Tehran vowed harsh revenge after the United States killed Iranian Major-General Qassem Soleimani, head of the elite Quds Force and architect of Iran’s spreading military influence in the Middle East, in an airstrike on Friday at Baghdad airport, Reuters reported.
Soleimani’s killing, authorized by President Donald Trump, marked a dramatic escalation in the regional “shadow war” between Iran and the United States and its allies, principally Israel and Saudi Arabia.
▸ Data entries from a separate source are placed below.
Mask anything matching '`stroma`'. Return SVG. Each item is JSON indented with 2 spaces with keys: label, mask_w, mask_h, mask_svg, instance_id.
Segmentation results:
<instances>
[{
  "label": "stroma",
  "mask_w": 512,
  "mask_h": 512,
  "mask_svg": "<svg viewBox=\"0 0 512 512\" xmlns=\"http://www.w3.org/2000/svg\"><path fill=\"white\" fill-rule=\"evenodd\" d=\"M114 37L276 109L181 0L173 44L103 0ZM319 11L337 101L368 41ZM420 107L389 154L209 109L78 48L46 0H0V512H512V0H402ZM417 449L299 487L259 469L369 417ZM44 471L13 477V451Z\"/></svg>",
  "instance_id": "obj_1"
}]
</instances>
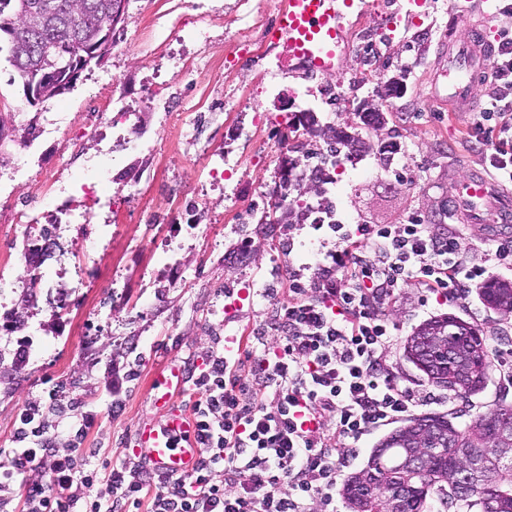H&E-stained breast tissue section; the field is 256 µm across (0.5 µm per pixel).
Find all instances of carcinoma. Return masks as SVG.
I'll list each match as a JSON object with an SVG mask.
<instances>
[{
	"label": "carcinoma",
	"instance_id": "cac0c4a2",
	"mask_svg": "<svg viewBox=\"0 0 512 512\" xmlns=\"http://www.w3.org/2000/svg\"><path fill=\"white\" fill-rule=\"evenodd\" d=\"M39 0H0V51L22 83H31L34 100L47 101L61 94V73L37 67L39 52L16 41L32 25L31 5ZM68 10L45 14L38 30L42 48L64 60L74 54L69 40V15L88 24L103 21L109 0H58ZM13 16H3L9 4ZM306 138L293 149L309 162L307 172H294L286 162L278 167L275 187L270 193L273 206L283 208V224H302L309 213V201L302 195L303 181H328L318 167L327 154L341 153L353 160L368 152L361 134L332 128L330 141L323 140V127L307 120ZM486 305L512 313V283L494 284L482 291ZM405 356L436 387L459 398L482 390L487 382L491 358L487 337L469 323L451 316L430 318L408 336ZM512 416V404L475 417L460 426L446 415H422L406 420L388 433L358 470L342 475L339 494L348 512H382L384 503L398 502V512H512V458L501 457V449L512 448V432L501 435L499 417Z\"/></svg>",
	"mask_w": 512,
	"mask_h": 512
}]
</instances>
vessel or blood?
<instances>
[{
    "mask_svg": "<svg viewBox=\"0 0 512 512\" xmlns=\"http://www.w3.org/2000/svg\"><path fill=\"white\" fill-rule=\"evenodd\" d=\"M360 4L361 0H282L269 36L284 42L290 57L304 58L312 71L333 70L345 43L344 21ZM492 54L491 42L476 26L449 51L448 69L453 73L445 94L449 106H470L475 97L474 78L488 72ZM448 213L468 223L491 222L499 234L512 232V194L477 170L449 184ZM185 383L186 374L178 364L160 373L153 397L158 414L137 431L134 454L159 473L190 472L199 458L194 423L172 402Z\"/></svg>",
    "mask_w": 512,
    "mask_h": 512,
    "instance_id": "obj_1",
    "label": "vessel or blood"
}]
</instances>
Top Iraqi militia commander Abu Mahdi al-Muhandis, an adviser to Soleimani, was also killed in the attack. Tehran has been locked in a long conflict with Washington that escalated sharply last week with an attack on the U.S. embassy in Iraq by pro-Iranian militiamen following a U.S. air raid on the Kataib Hezbollah militia, founded by Muhandis, Reuters adds.
“At the direction of the president, the U.S. military has taken decisive defensive action to protect U.S. personnel abroad by killing Qassem Soleimani,” the Pentagon said in a statement. “This strike was aimed at deterring future Iranian attack plans,” it added.
U.S. officials, speaking on the condition of anonymity, said he was killed in a drone strike. Iran’s Revolutionary Guards said he was killed in an attack by American helicopters.
Iraqi paramilitary groups said three rockets landed near Baghdad airport’s cargo terminal, hitting two vehicles and killing five Iraqi paramilitary men and two “guests”.
Iran’s Supreme Leader Ayatollah Ali Khamenei said harsh revenge awaited the “criminals” who killed Soleimani. His death, though bitter, would double the motivation of the resistance against the United States and Israel, he said. In a statement carried by state television, he called for three days of national mourning, Reuters notes.
Soleimani, who led the Quds Force, the foreign arm of the Revolutionary Guards and had a key role in fighting in Syria and Iraq, had acquired celebrity status at home and abroad. Over two decades he had been at the forefront of projecting the Islamic Republic’s military influence across the Middle East.